» **Kutipan Dokumen**:
==*==

Tiga adalah faham dan yakin akan fikrah islam, yaitu pemahaman yang sempurna dan menyeluruh terhadap dasar-dasar keislaman, rambu-rambu petunjuknya dan terhadap apa yang akan didakwahkannya. Serta keyakinan yang kuat terhadap fikrah islam. karena seorang murabbi akan mentarbiyah seseorang yang memiliki akal, perasaan dan pemahaman, dan orang tersebut akan merefleksikan apa yang didengar dan diperhatikan dari sang murabbi. Begitu banyak fikrah yang kini juga ikut meyakinkan umat ini akan solusi terhadap problematika kehidupan yang terjadi. Kalau para murabbi kemudian ragu-ragu akan efektifitas dan orisinalitas fikrah tarbiyah, lalu bagaimana dengan para mutarabbinya?

Empat adalah semangat mempelajari ilmu, Manusia ’tunduk’ pada orang yang lebih ’alimInilah sunnah kauniyah yang harus disadari oleh murabbi. Keikhlasan saja tidak cukup. Kecepatan dalam berharakah saja tidak cukup. Betapa banyak halaqah yang kemudian bubar karena mereka tidak yakin dengan kafa’ah syar’i murabbinya. Kader-kader baru itupun kemudian berkesimpulan, ”kalau tarbiyah hanya seperti ini, lebih baik saya membaca buku di rumah” yang lain berkata ”lebih baik mendengarkan pengajian di kaset dan radio”, yang lain berkata ”lebih baik menghadiri majlis taklim harokah lain”. Seorang murabbi ideal harus senantiasa menambah dan mempelajari ilmu agar tidak terjerumus kearah yang sesat dan menyesatkan.

Lima adalah berakhlak mulia, ”Innamal bu’itstu li utammimma makaarimal akhlaaq”. Akhlak mulia adalah hal yang mutlak dimiliki oleh seorang murabbi. Jika seorang murabbi memiliki akhlak yang mulia maka mutarabbinya  akan hormat dan kagum kepadanya, sehingga tidak ada halangan yang akan membuat mutarabbi tidak memilihnya sebagai murabbinya.

==*==

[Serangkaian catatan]
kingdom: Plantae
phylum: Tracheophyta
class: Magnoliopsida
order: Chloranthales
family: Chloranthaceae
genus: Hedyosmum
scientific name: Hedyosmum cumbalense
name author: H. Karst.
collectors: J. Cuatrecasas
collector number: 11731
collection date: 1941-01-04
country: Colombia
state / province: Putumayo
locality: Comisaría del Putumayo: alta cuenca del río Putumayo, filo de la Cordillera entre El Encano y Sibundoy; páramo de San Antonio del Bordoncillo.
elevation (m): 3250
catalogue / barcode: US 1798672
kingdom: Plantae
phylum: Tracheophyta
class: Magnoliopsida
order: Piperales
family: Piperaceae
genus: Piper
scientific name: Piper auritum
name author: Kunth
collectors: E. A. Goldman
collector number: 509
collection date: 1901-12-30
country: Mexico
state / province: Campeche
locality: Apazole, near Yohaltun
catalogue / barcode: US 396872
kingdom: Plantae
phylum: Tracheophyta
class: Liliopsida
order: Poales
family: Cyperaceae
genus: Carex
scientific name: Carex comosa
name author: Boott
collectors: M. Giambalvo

==*==

» **Ketentuan Tugas**:
(a) Dalam kutipan dokumen, kader-kader baru menyebut beberapa hal yang lebih baik dilakukan daripada tarbiyah seperti itu. Tuliskan semuanya.
(b) Ringkas kutipan dokumen dalam dua kalimat.
(c) Cocokkan tiap pernyataan berikut dengan kutipan dokumen, lalu jawab ya atau tidak dan kutip kata-kata penentunya:
(i) Keikhlasan saja sudah cukup bagi seorang murabbi.
(ii) Akhlak mulia mutlak dimiliki oleh seorang murabbi.
(iii) Ada halaqah yang bubar karena pesertanya tidak yakin dengan kafa'ah syar'i murabbinya.
Catatan-catatan ini tidak ada hubungannya dengan kutipan dokumen.

» **Jawaban Tugas**:
(a)
- membaca buku di rumah
- mendengarkan pengajian di kaset dan radio
- menghadiri majlis taklim harokah lain

(b) Kutipan dokumen ini menyebut tiga sifat seorang murabbi, yaitu faham dan yakin akan fikrah islam, semangat mempelajari ilmu, dan berakhlak mulia. Halaqah bisa bubar kalau kader tidak yakin dengan kafa'ah syar'i murabbinya, sedangkan murabbi yang berakhlak mulia akan dihormati dan dikagumi mutarabbinya.

(c)
(i) Tidak: "Keikhlasan saja tidak cukup."
(ii) Ya: "Akhlak mulia adalah hal yang mutlak dimiliki oleh seorang murabbi."
(iii) Ya: "Betapa banyak halaqah yang kemudian bubar karena mereka tidak yakin dengan kafa’ah syar’i murabbinya."